Jackson said that made matters worse. Then Jackson and Packer talked.
"He brought to my attention that that is not an endearing remark to some people, and I apologize for that," Packer said.
So what can announcers do to avoid being politically incorrect?
"You just have to be very careful," Nantz said. "There's a little editor in your brain that has to make a split-second check of what comes out of your mouth."
ABC's Al Michaels said, "You just have to be aware of the words and phrases that aren't appropriate. Howard Cosell told me after he called Alvin Garrett a little monkey that that's what his grandmother used to call him."
Said Vitale, "The scrutiny we're under is unreal. We're all human and make mistakes. But you certainly have to be thinking at all times and never put yourself in the position where you embarrass yourself or your network."
Pay-per-view boxing on cable television is taking some pretty good belts from promoter Bob Arum these days. In one blow he announced that the Oscar De La Hoya-Julio Cesar Chavez fight on June 7 would not be on pay-per-view but instead would be shown exclusively in big arenas. Another was his creation of a boxing series the second Wednesday of every month exclusively for satellite dish owners--both the big and little ones--and sports bars. Arum's new boxing network makes its debut when the Ruelas brothers, Gabriel and Rafael, return in separate fights at the Grand Olympic Auditorium next Wednesday. The 2 1/2-hour telecast, which begins at 7 p.m., will cost home viewers $9.95.

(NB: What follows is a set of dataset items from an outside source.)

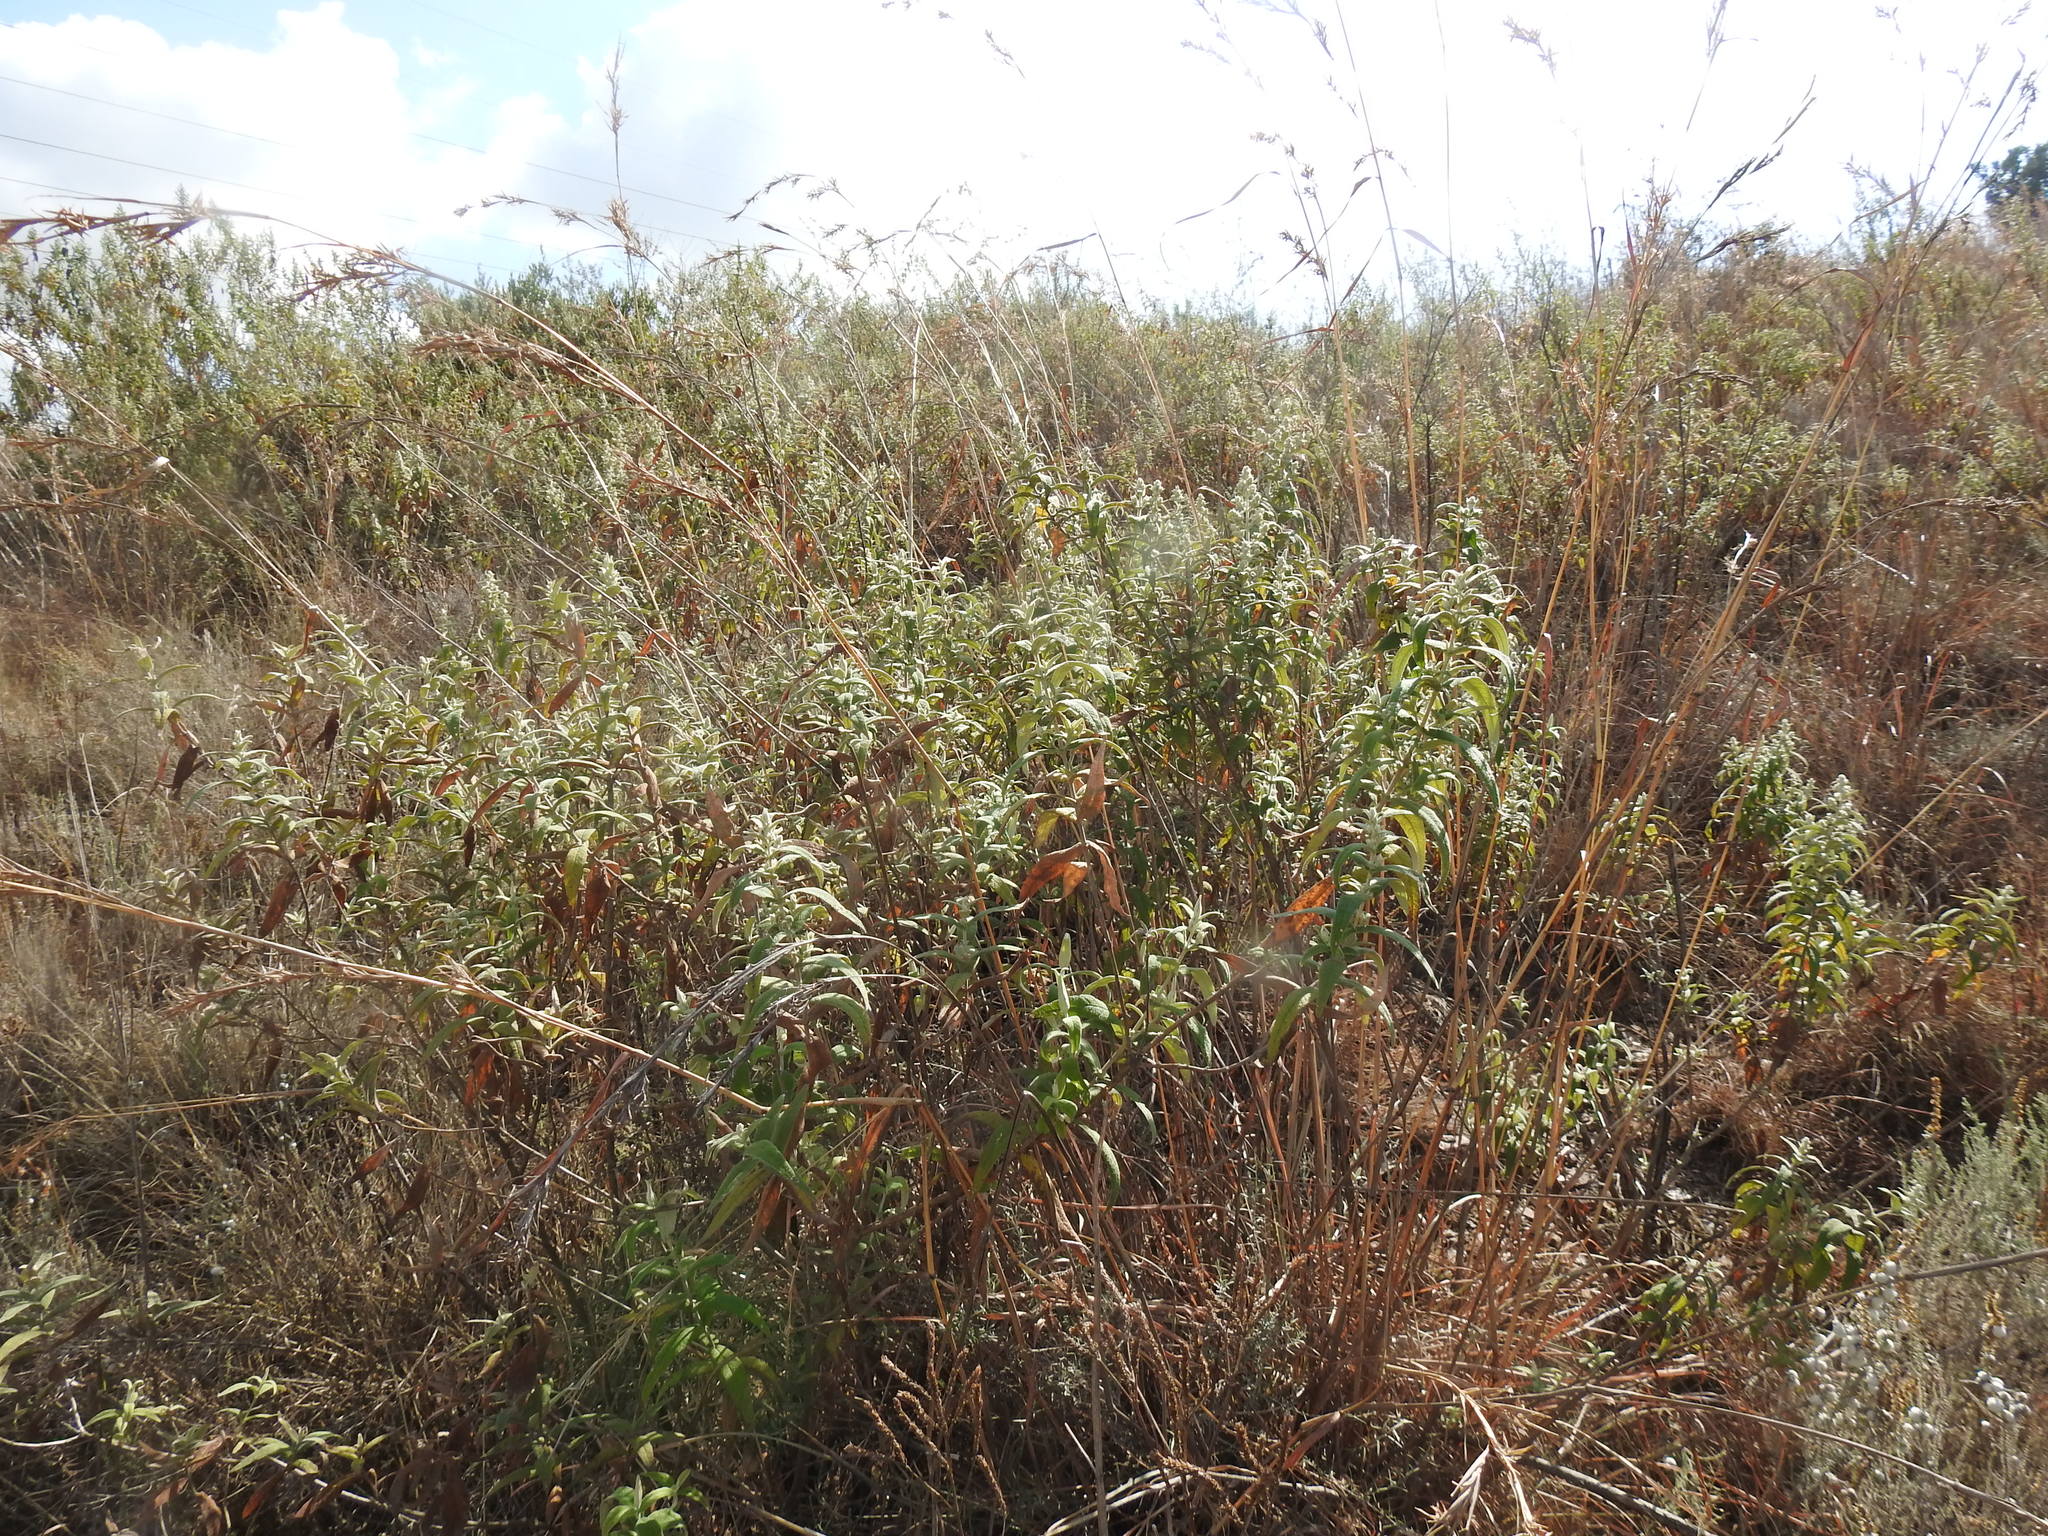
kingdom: Plantae
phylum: Tracheophyta
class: Magnoliopsida
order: Lamiales
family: Scrophulariaceae
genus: Buddleja
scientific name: Buddleja salviifolia
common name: Sagewood
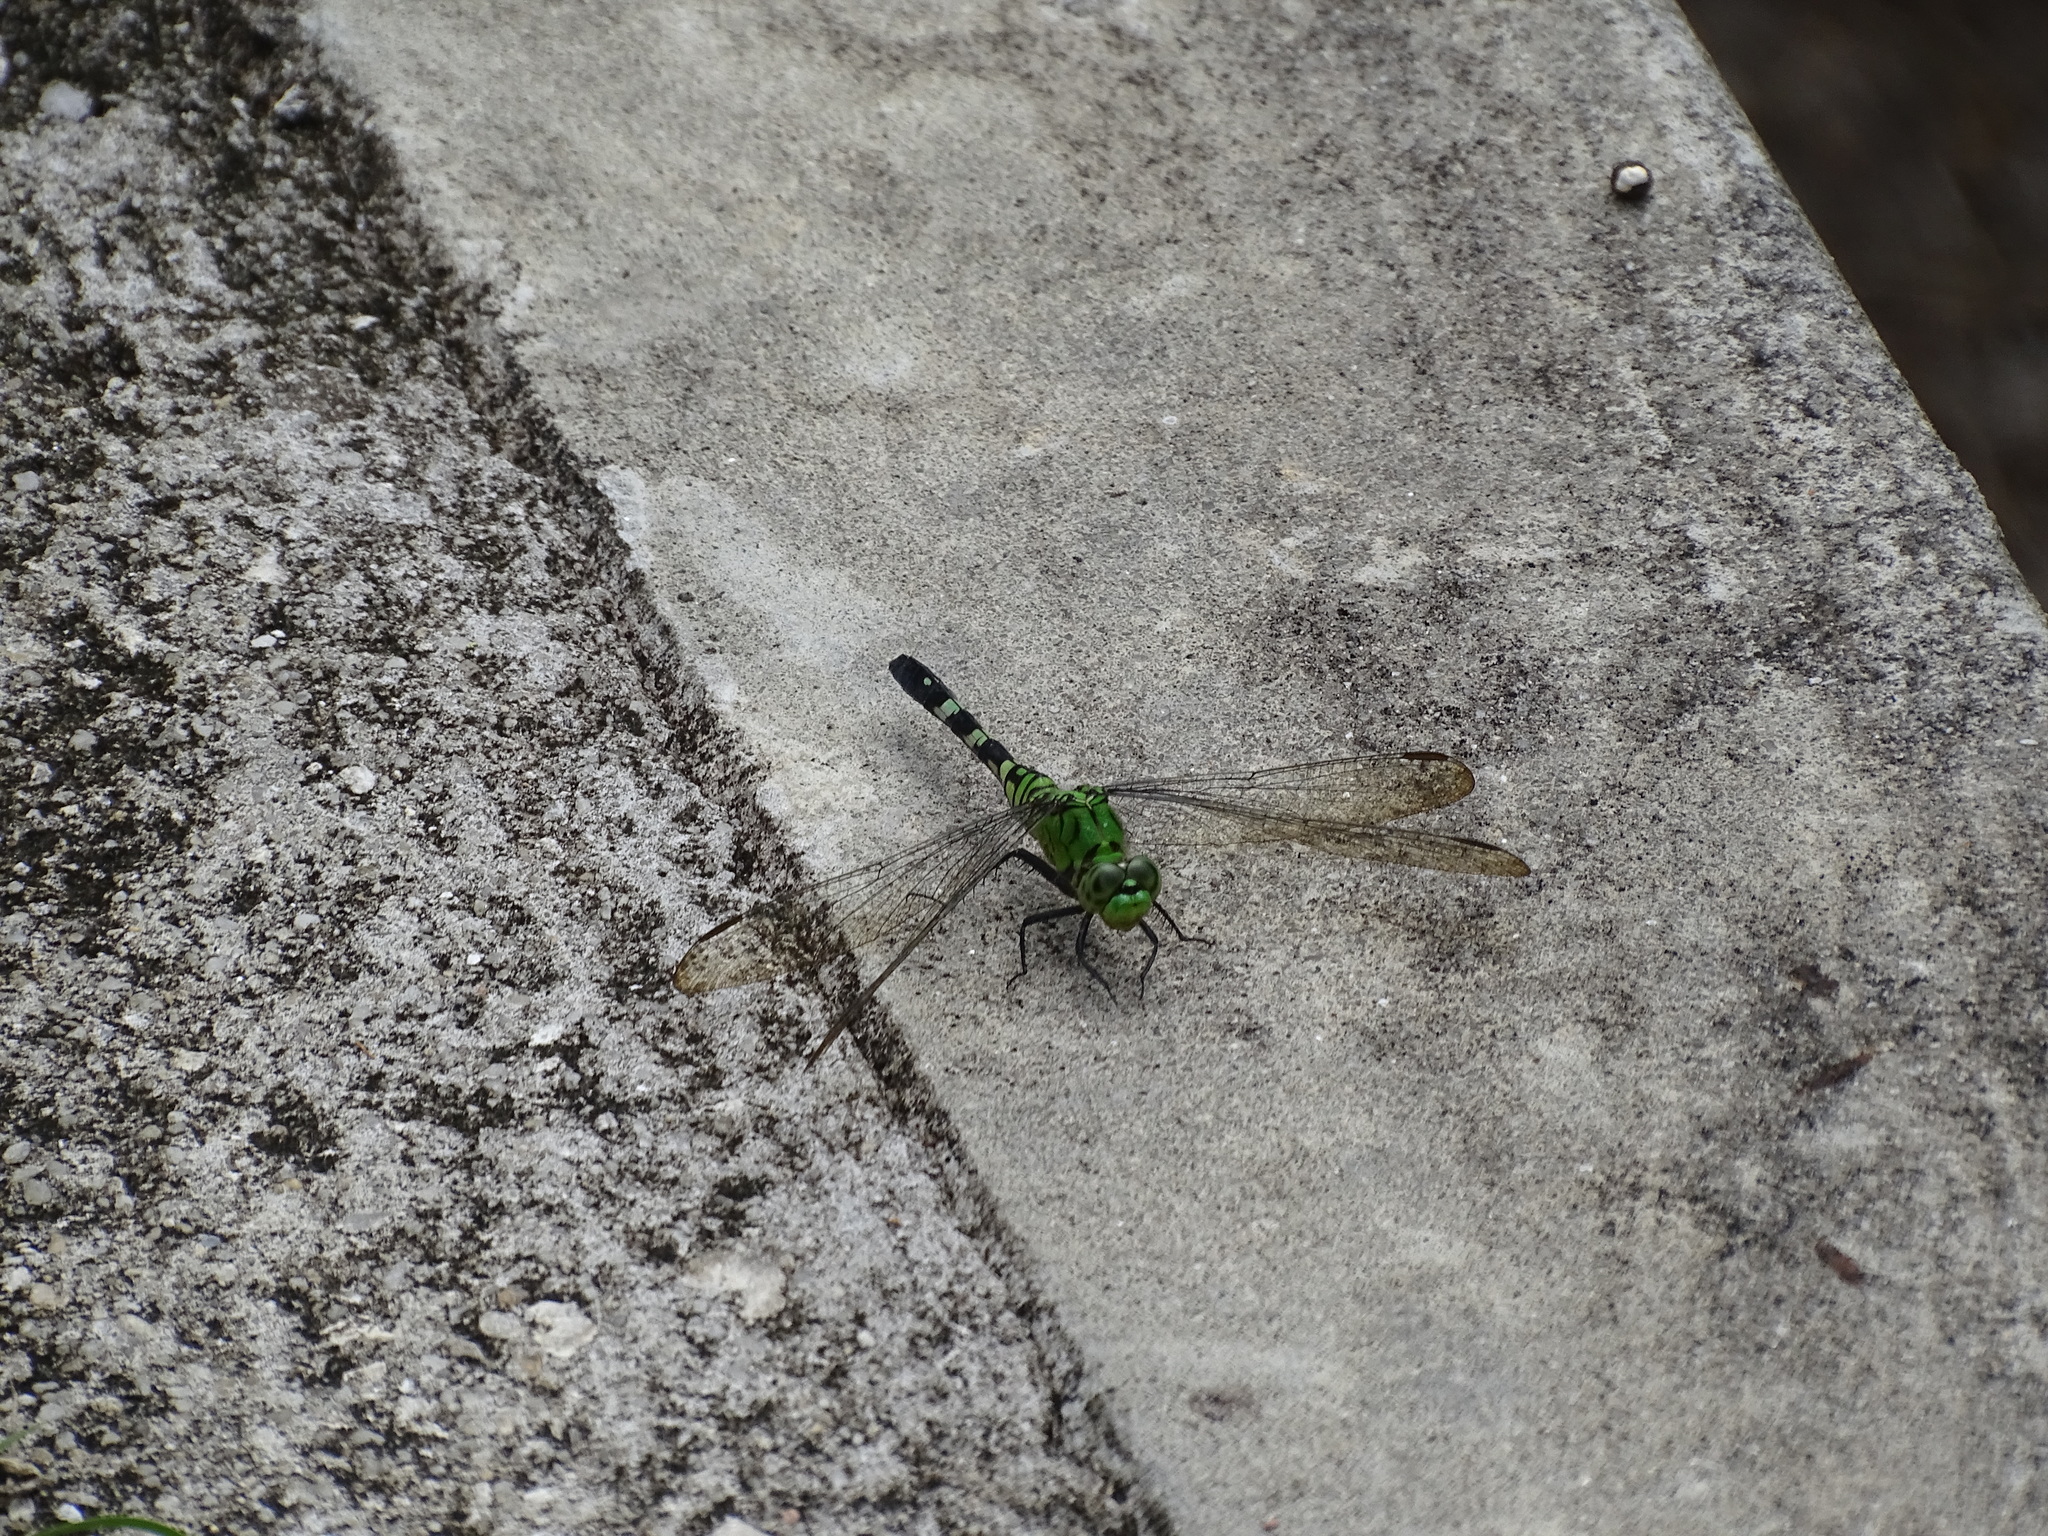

Prime Sports' first Assn. of Volleyball Players (AVP) event of the year, the King of the Beach Invitational at Las Vegas, will be televised Sunday, delayed, at 8 p.m. Missing will be veteran volleyball announcer Chris Marlowe, who has excelled as a general play-by-play announcer and was hired by ESPN for a variety of assignments. Paul Sunderland returns and will be joined by former player Tim Hovland. . . . Rookie commentator James Worthy joins play-by-play announcer Steve Physioc on UCLA-Washington State on Prime Saturday at 2:30 p.m. . . . ESPN's outstanding "Outside the Lines" series Monday at 6 p.m. examines HIV and AIDS in sports. . . . NBC has announced that Cris Collinsworth will move from the booth to the "NFL on NBC" studio next season. Sam Wyche is likely to replace Collinsworth as Marv Albert's partner. . . . The next edition of "Real Sports With Bryant Gumbel" will be on HBO Monday at 10 p.m.